The bill, HB 5150, was passed by the full General Assembly earlier this year and included a provision that expanded the options for removal of wood generated by tree work, including allowing residents to take wood for their use (but still requiring the utilities to remove any remaining debris). The main purpose of the bill - to require utilities to provide advance notice to towns and tree wardens of the utilities’ planned tree trimming schedule each year - remains intact.
“I am pleased and thank the Governor for signing HB 5150,” Rep. D’Agostino said. “The bill represents an important step forward in how we deal with the management of tree trimming, pruning and wood removal issue in our communities and I appreciate the bipartisan support for the legislation.”
“While I am very happy with the provisions we passed - including the notice requirement to towns - I still want us to do more in terms of overseeing and stopping the wholesale deforestation that the Department of Transportation is conducting on our state roads,” Rep. D’Agostino said. The DOT has committed to work with us to develop a comprehensive plan in the near future.”
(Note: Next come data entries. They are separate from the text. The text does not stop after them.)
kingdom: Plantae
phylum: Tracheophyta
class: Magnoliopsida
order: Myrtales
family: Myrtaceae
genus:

The legislation does the following;
- Requires, by January 31, 2017, utilities intending to conduct vegetation management to begin annually providing the tree warden or chief elected official of the town or borough where the work will occur, (1) a plan with the proposed roads or areas for vegetation management activity and (2) an estimated schedule for the work. Within 14 days after receiving the plan, the town or borough must make it publicly available for the rest of the year, either electronically or by some other method.
- Requires utilities to remove any debris from vegetation management activities conducted in “utility protection zones” (within eight feet of either side of their wires and anywhere above or below them).The requirement applies to projects that a utility requests and receives approval from a tree warden or other applicable authority.
- The bill allows tree wardens to post notices of proposed shrub removal or pruning on groups of shrubs, instead of each individual shrub.